I cannot believe some of the pettiness, rudeness, lack of respect for the clinician and the ME attitude. I would rather ski with guys any day!

Nancy
post #76 of 81
I think Nancy raises an important point when she says "I don't let the other people know that we are a couple."

IMHO, I think that in most cases, only instructors can do that in another instructor's class. This is probabaly true due to the fact that instructors understand the level of professionalism associated with teaching a ski lesson, and would never allow their instructor to appear to be unprofessional.

Also, if I may once again be politically incorrect, with skiers who are far less serious about the sport than the average Epic member, I think there is always at least the fantasy of her instructor being "available." It matters little if he acts on it or not. In some cases, she may just be buying the fantasy, and her tip may reflect this. Having a jealous, neurotic, possesive girlfriend in a class can be pretty disruptive.

I think that it's important to consider are the dynamics of the relationship. If the woman is clingy, she'll be jealous of any attention he gives another female student. If she's a competitive person, can she handle being less proficient than another female student. Supposing she's more proficient, but she hates the way her guy keeps helping the pretty blond after she falls?

Also, is she really serious about the sport, or does she just want to "ski by her man?"
This should probably be a separate thread. We've discussed ad infinatum whether lay people should teach their SOs, but we've never discussed the idea of professionals having their SO in a class that they're teaching.
post #77 of 81
Onyxjl. I'm no ski instructor, just a dedicated skier who has been involved in the sport for almost 40 years. May I make a humble suggestion. What I do with my scardycat wife is put her into a private class for 2 hours, then spend 2 hours teaching her, reinforcing what she has learn't in class. Then it's off to the canteen for lunch and talk, then she tells me what she wants to do for the rest of the day. eg. I'd like to spend an hour sorting things out myself, or can we go over "such & such", or do you know a drill that can help me with "such & such", or how about we forget the lessons and ski for fun (that one gets the best results) and allows me to forget teaching, take notes on what she is doing, so we can talk about it later that night. The following morning she goes to her private, after which I can go over yesterday's good & bad points and I'm into my second class with her.
Three or 4 days later and she is virtually on her own. he is still a scardy cat, still frightened of black runs, will never be able to do steeps. But she is doing her second PMTS class at Fernie in Feb 05.

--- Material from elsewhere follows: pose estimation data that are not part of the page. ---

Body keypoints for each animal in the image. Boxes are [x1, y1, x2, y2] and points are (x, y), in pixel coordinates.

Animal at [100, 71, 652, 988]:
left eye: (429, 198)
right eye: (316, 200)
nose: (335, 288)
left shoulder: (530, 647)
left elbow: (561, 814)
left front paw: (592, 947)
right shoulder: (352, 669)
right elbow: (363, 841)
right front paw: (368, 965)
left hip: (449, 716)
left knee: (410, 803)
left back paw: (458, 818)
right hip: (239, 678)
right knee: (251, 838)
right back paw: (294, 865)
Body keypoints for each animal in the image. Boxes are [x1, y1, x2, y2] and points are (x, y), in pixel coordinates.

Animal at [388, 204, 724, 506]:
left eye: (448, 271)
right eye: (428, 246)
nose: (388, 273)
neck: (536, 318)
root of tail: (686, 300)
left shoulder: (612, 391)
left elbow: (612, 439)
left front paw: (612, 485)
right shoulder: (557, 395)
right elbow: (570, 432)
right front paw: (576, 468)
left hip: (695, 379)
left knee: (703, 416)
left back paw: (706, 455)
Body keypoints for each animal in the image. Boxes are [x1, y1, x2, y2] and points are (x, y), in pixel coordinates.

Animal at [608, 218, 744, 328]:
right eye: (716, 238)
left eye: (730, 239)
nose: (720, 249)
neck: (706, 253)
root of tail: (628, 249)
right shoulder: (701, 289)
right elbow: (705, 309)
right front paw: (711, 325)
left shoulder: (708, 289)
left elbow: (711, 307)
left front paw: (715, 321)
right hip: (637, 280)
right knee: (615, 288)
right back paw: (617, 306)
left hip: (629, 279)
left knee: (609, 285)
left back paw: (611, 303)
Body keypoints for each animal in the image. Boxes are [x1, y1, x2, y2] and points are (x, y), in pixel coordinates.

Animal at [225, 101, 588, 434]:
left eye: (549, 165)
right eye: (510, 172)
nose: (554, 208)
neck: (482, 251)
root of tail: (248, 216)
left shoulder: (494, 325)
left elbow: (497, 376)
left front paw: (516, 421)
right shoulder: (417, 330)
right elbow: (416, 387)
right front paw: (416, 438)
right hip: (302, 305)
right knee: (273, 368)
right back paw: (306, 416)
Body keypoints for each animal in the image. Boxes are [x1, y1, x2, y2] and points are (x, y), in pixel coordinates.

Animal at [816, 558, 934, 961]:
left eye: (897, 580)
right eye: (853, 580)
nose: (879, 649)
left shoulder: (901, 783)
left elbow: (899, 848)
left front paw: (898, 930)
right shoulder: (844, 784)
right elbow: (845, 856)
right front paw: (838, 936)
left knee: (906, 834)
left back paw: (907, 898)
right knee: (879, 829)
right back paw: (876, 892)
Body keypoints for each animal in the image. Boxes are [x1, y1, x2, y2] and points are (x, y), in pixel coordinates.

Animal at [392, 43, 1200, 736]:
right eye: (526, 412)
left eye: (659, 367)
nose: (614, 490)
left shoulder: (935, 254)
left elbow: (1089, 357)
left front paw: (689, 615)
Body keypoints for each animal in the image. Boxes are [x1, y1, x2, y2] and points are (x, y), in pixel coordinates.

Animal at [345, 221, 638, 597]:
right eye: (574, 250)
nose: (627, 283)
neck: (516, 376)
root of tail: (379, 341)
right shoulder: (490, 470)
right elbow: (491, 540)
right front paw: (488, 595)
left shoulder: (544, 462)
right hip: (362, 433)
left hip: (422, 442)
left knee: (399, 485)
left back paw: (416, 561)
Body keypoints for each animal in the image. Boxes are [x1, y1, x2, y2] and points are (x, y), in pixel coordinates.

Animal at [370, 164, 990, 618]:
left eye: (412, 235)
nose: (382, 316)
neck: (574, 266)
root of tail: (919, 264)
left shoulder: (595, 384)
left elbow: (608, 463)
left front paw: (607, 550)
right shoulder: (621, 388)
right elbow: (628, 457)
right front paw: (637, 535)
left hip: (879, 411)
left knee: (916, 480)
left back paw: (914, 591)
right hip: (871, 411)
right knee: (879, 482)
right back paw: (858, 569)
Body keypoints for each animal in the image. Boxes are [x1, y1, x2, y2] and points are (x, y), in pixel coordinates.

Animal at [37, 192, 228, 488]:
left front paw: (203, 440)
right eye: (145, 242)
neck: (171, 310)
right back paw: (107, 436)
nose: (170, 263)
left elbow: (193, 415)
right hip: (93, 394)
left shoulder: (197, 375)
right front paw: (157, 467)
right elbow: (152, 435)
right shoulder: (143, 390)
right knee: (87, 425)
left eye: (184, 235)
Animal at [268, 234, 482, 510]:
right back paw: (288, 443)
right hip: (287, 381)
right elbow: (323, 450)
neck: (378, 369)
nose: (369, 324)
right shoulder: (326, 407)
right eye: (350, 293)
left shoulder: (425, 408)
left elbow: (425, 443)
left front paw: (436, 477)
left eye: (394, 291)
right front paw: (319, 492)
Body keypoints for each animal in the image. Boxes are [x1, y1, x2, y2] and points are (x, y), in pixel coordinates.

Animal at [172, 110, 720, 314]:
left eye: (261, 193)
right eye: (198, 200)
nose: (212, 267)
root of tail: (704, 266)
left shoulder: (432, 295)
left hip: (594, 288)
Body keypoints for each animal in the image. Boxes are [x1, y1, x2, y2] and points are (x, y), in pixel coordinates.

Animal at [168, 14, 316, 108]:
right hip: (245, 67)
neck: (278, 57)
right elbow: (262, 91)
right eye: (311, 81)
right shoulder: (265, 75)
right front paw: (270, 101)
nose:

My way gets the best of both worlds, I'd like to read comments from Sidecut & Arcmaster

NeilT
post #78 of 81
Neil, I think that's basically a good idea, but sometimes, you may want to let her just ski for fun. With new skiers, sometimes there is just too much information overload , and they don't get time to just enjoy the sport.

One more thing: Try not to take it personally if she can eventually ski down a Black Diamond with her instructor, but not with you. Her instructor may be able to give her just the right cues she needs, turn by turn. Non instructors sometimes don't know what needs to be said. When someone is terrified, "C'mon you can do it!" just does not work too well!
post #79 of 81
Re woman only groups; Have been in two; with former demo team and current dev team women. The clinics were the most valuable instruction I've ever had.
post #80 of 81
Quote:
Originally Posted by onyxjl
Mens ski team doesn't make the Women's team ski on a different mountain.
But not the same course and not on the same equipment.

Re woman only groups; Have been in two; with former demo team and current dev team women. The clinics were the most valuable instruction I've ever had.